Ketua Umum AFSI Ronald Wijaya ikut menyampaikan bahwa potensi fintech syariah di Indonesia masih sangat terbuka. Indonesia menempati urutan kelima pangsa pasar terbesar fintech syariah di dunia. Data dari Investree, pengguna didominasi oleh milenial. Artinya struktur penduduk usia muda lebih meminati fintech syariah.

“Ke depan, kami terus melakukan kampanye yang menyasar pengguna potensial fintech syariah,” tegas Ronald. “Komitmen kami di AFSI adalah agar anggota terus mendorong inovasi tapi tidak lupa untuk patuh terhadap ketentuan yang ada,” tambah Ronald.

Momentum ini, kata Ketua Umum AFPI Adrian Gunadi digunakan untuk meluncurkan wajah baru AFPI, di mana AFPI bertransformasi menjadi lebih inovatif, inklusif, dan terpercaya. Pihaknya  akan terus mendorong upaya untuk meningkatkan inklusi dan literasi masyarakat Indonesia.

Namun, tantangan terbesar sektor pendanaan bersama alias peer-to-peer lending adalah isu pinjol ilegal. Secara agregat pinjaman yang sudah disalurkan per Oktober 2021 mencapai Rp 272,4 triliun. Dengan angka ini, masih ada kebutuhan pendanaan yang mencapai Rp 1.600 triliun yang belum dapat terlayani.

“Artinya, potensi fintech pendanaan bersama masih terbuka lebar.
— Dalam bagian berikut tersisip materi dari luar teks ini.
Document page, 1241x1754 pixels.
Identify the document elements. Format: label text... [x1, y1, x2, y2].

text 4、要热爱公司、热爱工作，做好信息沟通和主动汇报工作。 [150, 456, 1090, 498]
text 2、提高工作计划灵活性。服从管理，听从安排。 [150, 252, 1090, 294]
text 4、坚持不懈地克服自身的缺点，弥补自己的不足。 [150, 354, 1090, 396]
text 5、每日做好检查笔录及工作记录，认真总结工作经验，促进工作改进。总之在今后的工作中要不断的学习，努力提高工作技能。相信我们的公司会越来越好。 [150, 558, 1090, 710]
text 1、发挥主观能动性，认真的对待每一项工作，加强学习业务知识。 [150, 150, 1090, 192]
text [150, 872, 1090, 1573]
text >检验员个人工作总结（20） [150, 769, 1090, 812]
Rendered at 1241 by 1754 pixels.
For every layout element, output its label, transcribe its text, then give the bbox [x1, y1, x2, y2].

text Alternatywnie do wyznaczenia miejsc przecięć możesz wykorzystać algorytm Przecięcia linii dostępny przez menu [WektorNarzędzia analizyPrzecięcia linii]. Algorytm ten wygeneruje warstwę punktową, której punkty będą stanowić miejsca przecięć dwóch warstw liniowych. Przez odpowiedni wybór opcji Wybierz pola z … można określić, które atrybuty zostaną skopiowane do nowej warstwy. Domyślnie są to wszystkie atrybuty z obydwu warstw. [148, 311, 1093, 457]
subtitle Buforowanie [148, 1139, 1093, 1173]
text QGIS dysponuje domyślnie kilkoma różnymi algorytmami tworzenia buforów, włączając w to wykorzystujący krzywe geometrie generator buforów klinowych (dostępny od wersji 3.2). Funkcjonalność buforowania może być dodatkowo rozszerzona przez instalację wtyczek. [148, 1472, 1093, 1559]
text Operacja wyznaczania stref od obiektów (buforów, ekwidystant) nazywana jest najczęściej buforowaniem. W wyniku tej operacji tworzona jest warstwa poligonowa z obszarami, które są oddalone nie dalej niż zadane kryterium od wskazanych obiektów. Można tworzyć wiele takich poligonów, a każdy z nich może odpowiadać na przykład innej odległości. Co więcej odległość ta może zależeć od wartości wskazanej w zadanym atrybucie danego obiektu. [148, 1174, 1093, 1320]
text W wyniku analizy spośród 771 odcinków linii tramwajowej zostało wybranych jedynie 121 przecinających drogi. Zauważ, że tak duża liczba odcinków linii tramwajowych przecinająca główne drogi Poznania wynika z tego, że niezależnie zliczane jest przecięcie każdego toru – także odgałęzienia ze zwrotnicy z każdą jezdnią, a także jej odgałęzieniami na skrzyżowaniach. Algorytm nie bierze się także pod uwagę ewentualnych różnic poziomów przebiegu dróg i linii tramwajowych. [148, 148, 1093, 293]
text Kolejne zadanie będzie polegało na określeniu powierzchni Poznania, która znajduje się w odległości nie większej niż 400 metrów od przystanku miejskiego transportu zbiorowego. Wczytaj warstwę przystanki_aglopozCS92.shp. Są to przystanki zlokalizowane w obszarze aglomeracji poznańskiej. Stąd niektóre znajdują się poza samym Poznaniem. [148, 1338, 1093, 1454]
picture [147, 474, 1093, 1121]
Karena itu AFPI akan turut melakukan reformasi terhadap layanan pengaduan menjadi semakin responsif, serta menambah komponen sumber daya manusia (SDM) internal, terutama berkaitan pengawasan kode etik,” pungkasnya.

Previous Post

Utang Luar Negeri Indonesia Tercatat 422,3 miliar dolar AS

Next Post

Tarif Cukai Rokok 2022 Naik 12%

Related Posts

Uncategorized

Master advanced gambling strategies with this comprehensive guide

April 15, 2026
Uncategorized

Plinko tips: Boost your chances of success in the gambling world

April 15, 2026
Uncategorized

Kasinopelaaminen askel askeleelta opas aloittelijoille

April 15, 2026
Uncategorized

Sprievodca krok za krokom v hazardných hrách Od základov po pokročilé stratégie

April 14, 2026
Uncategorized

Perceptions culturelles des jeux d'argent dans la société contemporaine

April 14, 2026
Uncategorized

The impact of technology on the future of gambling

April 14, 2026
Next Post
Tarif Cukai Rokok 2022 Naik 12%

Tarif Cukai Rokok 2022 Naik 12%

Recent Posts

  • Master advanced gambling strategies with this comprehensive guide
  • Plinko tips: Boost your chances of success in the gambling world
  • Kasinopelaaminen askel askeleelta opas aloittelijoille
  • Sprievodca krok za krokom v hazardných hrách Od základov po pokročilé stratégie
  • Perceptions culturelles des jeux d'argent dans la société contemporaine
  • Rusun Pekerja Proyek IKN Selesai 2023 Telan Dana Hingga Rp567 Miliar
  • Raih IERMA-IV-2021, ERM IPCC Jadi Unggulan
  • Heboh Ada Kopiko di Pertemuan Luhut dan Elon Musk
  • Gestire le finanze nel gioco d'azzardo strategie vincenti per ogni giocatore

TENTANG KAMI

REDAKSI

BERIKLAN

KONTAK KAMI

© 2020 Economic Review - Powered by Webcorner.id

No Result
View All Result
  • HOME
  • EKONOMI & BISNIS
  • FINANSIAL
  • KEBIJAKAN
  • GAYA HIDUP
  • KORPORASI
  • OPINI
  • BERITA TERKINI
  • SOSIAL & BUDAYA
  • OTOMOTIF
  • EVENT

© 2020 Economic Business Review - Powered by Webcorner.

Welcome Back!

Login to your account below

Forgotten Password?

Create New Account!

Fill the forms below to register

All fields are required. Log In

Retrieve your password

Please enter your username or email address to reset your password.